_Task item A_.
List the pieces of relevance information that the image retrieval article says the system updates after the user gives feedback.
_Task item B_.
Please copy the image retrieval article word for word, between "image to each" and "be further improved.", inclusive.
_Task item C_.
According to the image retrieval article, on which database were the experimental results obtained?

_Excerpted text_.
# # #

Active Learning Applied To Image Retrieval

DOI : 10.17577/IJERTV2IS80712

Download Full-Text PDF Cite this Publication

Text Only Version

Active Learning Applied To Image Retrieval

Neelam Longani1

M.E. (Electronics) Student,

Jawaharlal Nerhu engineering college, Aurangabad.

Prof. Faisal Shaikp

Department of Electronics and Telecommunication, Jawaharlal Nerhu engineering college, Aurangabad.


Active learning in content-based image retrieval systems is a challenging task. For effective retrieval of visual information, statistical learning plays a pivotal role. Active learning methods have been considered with increased interest in the statistical learning community. This paper provides algorithms within a statistical framework to extend active learning for content-based image retrieval (CBIR). The classification framework is presented with experiments to compare several powerful classification techniques in this information retrieval context. Focusing on interactive methods, active learning strategy is then described. Active learning in such context optimizes the training data to get best classification with as few as possible user labeling. Experimental results on Corel database show the comparison of 3 classification strategies to evaluate active learning contribution for online CBIR and the improvement in retrieval performance by active learning approach.


    Content-based image retrieval has been a vigorous area of research for at least the last two decades. Contrary to the early systems, which focused on fully automatic strategies, recent approaches have introduced human- computer interaction [1], [2]. In this paper, we focus on the retrieval of concepts within a large image collection. We assume that a user is looking for a set of images, the query concept, within a database. The aim is to build a fast and efficient strategy to retrieve the query concept. Content- based image retrieval (CBIR) allow the users to submit a query by an image sample, namely, query_by_example, such that the database images that are similar in content to the query image are retrieved. Since end users, in general, do not know the make-up (kinds of images) of the image database and the content representation and search techniques used in the environment (what types of features and indexing methods are employed), it is hard for them to choose an appropriate query at the first trial. Therefore, the query formulation process is treated as a series of tentative trials until the target images are found. Relevance feedback (RF) is an interactive process which can fulfill the requirements of query formulation. It refines the retrievals to a particular query by utilizing the users feedback on previously retrieved results. The principal idea behind the RF is as follows: The user initializes a query session by submitting an image. The system then compares the query

    image to each image in the database and returns t images that are the nearest neighbors to the query. If the user is not satisfied with the retrieved result, he or she can activate an RF process by identifying which retrieved images are relevant and which are nonrelevant. The system then updates the relevance information, such as the reformulated query vector, feature weights, and prior probabilities of relevance, to include as many user-desired images as possible in the next retrieved result. The process is repeated until the user is satisfied or the results cannot be further improved.

# # #

_Listed entries_.
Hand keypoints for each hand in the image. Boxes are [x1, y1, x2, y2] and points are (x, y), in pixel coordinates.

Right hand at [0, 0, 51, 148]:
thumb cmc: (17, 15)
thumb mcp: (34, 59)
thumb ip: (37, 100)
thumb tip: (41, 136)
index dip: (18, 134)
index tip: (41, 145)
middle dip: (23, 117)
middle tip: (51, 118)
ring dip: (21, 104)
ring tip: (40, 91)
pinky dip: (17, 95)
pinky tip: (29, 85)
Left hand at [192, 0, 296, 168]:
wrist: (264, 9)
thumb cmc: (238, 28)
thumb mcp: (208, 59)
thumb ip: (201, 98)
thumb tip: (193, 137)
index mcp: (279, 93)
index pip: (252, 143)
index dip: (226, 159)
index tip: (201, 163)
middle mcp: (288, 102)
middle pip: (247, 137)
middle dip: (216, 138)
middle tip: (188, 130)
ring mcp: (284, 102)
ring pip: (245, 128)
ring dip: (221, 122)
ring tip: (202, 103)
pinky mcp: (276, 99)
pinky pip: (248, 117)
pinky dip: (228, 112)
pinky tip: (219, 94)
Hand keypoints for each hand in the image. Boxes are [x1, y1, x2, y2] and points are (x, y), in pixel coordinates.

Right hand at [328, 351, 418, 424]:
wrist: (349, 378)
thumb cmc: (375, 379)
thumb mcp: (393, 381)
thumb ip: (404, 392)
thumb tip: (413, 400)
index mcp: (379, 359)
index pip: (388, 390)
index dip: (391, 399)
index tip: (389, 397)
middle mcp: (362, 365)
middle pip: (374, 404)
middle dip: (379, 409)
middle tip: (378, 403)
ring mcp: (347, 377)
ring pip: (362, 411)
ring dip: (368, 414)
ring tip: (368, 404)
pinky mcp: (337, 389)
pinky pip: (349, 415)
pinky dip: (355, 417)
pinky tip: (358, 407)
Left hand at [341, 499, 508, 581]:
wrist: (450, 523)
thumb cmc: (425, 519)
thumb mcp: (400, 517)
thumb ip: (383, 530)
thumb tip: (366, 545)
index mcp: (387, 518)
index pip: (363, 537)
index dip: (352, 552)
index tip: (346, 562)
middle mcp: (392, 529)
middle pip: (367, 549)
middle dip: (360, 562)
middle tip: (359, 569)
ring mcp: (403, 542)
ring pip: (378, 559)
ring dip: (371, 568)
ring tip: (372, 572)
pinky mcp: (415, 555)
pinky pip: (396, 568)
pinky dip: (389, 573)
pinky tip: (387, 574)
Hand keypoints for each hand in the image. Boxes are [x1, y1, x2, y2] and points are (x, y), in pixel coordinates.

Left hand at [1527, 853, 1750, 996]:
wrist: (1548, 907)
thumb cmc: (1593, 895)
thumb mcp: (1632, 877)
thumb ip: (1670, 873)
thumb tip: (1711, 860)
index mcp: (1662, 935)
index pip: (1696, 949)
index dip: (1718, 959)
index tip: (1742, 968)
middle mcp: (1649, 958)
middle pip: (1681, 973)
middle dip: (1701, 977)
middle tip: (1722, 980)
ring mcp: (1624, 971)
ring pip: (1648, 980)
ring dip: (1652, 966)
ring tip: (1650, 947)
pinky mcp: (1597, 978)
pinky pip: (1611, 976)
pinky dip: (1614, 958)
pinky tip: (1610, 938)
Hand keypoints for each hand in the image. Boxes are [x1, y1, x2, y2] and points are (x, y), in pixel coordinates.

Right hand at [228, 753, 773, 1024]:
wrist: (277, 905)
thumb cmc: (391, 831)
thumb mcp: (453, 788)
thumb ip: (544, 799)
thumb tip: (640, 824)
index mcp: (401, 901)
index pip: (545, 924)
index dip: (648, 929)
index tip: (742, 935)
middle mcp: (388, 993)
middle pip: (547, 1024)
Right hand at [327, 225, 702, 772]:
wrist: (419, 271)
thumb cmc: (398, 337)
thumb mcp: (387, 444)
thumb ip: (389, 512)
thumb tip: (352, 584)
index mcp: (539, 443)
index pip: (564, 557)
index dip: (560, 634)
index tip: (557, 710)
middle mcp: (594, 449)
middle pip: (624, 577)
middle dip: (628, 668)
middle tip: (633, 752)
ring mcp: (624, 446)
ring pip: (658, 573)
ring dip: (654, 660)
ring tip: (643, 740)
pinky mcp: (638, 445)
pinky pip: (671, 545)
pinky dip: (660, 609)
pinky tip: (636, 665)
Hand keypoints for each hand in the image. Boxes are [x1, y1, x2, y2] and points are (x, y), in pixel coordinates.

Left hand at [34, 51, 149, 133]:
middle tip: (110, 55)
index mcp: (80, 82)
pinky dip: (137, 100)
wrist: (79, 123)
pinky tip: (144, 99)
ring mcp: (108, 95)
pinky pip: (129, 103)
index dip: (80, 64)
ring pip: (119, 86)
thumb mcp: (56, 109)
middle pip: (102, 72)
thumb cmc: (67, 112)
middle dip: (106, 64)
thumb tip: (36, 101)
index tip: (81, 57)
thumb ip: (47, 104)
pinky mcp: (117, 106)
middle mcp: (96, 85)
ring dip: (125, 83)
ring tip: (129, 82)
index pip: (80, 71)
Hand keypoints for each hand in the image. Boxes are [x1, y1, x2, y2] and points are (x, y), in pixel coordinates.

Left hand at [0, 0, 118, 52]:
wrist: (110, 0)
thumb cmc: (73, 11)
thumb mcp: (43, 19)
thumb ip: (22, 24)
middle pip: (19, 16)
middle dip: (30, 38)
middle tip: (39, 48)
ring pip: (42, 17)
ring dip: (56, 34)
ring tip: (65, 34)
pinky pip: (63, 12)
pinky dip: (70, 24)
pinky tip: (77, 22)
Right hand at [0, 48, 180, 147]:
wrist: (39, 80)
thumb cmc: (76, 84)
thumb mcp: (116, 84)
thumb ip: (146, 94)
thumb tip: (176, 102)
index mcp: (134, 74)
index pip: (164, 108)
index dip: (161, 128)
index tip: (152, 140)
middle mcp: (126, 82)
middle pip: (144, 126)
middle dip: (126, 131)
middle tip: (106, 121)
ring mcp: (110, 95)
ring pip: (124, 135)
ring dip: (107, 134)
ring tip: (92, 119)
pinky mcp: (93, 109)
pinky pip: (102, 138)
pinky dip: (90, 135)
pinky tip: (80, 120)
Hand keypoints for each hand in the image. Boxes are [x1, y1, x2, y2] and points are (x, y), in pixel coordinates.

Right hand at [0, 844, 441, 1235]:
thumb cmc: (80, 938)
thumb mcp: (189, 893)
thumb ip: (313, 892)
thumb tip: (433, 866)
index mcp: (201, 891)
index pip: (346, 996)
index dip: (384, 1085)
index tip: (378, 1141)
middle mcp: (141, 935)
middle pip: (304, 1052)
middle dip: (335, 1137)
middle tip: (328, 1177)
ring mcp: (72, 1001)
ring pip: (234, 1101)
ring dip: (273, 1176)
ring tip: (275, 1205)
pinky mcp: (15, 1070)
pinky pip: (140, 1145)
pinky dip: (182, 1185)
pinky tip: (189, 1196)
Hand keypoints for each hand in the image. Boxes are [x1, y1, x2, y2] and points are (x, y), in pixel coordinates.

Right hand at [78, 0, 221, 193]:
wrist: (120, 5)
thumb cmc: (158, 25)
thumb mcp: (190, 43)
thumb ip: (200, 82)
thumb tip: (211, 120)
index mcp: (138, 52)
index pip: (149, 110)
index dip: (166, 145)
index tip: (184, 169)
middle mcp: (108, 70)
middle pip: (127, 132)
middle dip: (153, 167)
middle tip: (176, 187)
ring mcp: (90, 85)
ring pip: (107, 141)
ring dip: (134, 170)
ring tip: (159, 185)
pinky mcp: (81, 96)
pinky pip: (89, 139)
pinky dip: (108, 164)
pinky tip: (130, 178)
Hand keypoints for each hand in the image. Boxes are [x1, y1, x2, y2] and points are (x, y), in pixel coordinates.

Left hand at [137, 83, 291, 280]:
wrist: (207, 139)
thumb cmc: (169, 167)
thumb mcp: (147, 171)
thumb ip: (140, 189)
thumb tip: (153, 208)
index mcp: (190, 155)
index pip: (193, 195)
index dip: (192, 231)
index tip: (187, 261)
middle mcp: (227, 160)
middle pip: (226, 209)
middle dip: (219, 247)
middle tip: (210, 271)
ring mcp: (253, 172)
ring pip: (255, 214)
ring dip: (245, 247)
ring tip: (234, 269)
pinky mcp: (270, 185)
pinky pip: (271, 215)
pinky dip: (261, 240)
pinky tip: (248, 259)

# # #

_Written response A_.
- the reformulated query vector
- feature weights
- prior probabilities of relevance

_Written response B_.
image to each image in the database and returns t images that are the nearest neighbors to the query. If the user is not satisfied with the retrieved result, he or she can activate an RF process by identifying which retrieved images are relevant and which are nonrelevant. The system then updates the relevance information, such as the reformulated query vector, feature weights, and prior probabilities of relevance, to include as many user-desired images as possible in the next retrieved result. The process is repeated until the user is satisfied or the results cannot be further improved.

_Written response C_.
The Corel database.